---- Selected excerpt

Title :
Scheduling latency-critical traffic: a measurement study of DRR+ and DRR++
Author :
Zhang, C. ; MacGregor, M.H.
Author_Institution :
Dept. of Comput. Sci., Alberta Univ., Edmonton, Alta., Canada
Abstract :
Efficient fair queuing using deficit round-robin, DRR, proposed by Shreedhar and Varghese (1996) is a low-complexity packet scheduler that has several commercial implementations. DRR has also been extended as DRR+ to accommodate latency-critical flows. DRR+, however, assumes that a latency-critical flow exhibits very smooth arrivals whereas most network flows are very bursty in nature, either as the result of source bursts, or as a result of the dynamics of multihop network paths. When DRR+ encounters a burst, it reverts back to the behavior of DRR, providing no preference or latency bound for latency critical traffic. This is a fatal flaw that prevents DRR+ from being useful in scheduling bursty latency-critical flows. We present a different extension to DRR that has much lower delay and delay jitter than DRR+ and is capable of handling bursty latency-critical flows.

--------
---- Provided records

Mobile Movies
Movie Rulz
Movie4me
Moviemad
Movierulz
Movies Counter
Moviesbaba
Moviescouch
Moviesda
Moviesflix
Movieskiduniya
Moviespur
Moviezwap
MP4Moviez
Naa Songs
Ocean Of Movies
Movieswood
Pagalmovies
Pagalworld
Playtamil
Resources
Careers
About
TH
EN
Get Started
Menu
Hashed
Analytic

--------
---- Provided records

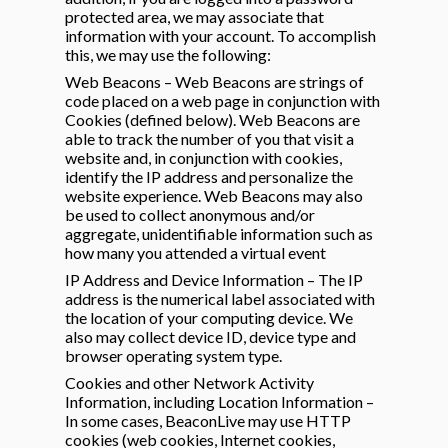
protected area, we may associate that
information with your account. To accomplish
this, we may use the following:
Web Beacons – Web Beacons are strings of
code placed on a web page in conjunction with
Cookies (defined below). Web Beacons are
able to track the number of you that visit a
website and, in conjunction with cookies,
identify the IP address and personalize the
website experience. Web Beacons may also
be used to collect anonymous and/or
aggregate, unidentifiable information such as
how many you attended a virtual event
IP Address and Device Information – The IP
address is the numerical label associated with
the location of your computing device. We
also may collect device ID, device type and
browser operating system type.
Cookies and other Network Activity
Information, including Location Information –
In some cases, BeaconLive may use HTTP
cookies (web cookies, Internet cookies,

--------
---- Provided records

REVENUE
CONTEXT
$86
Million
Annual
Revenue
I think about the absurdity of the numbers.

--------

What to do:
#1 According to the abstract, who proposed deficit round-robin, and in what year?
#2 Using the abstract, explain why DRR+ is not useful for scheduling bursty latency-critical flows.
The records have no connection to the abstract.

Answers for each item:
#1 Shreedhar and Varghese proposed it in 1996.

#2 DRR+ assumes that latency-critical flows arrive very smoothly, but most network flows are very bursty. When DRR+ meets a burst, it reverts to the behavior of DRR and gives latency-critical traffic no preference or latency bound.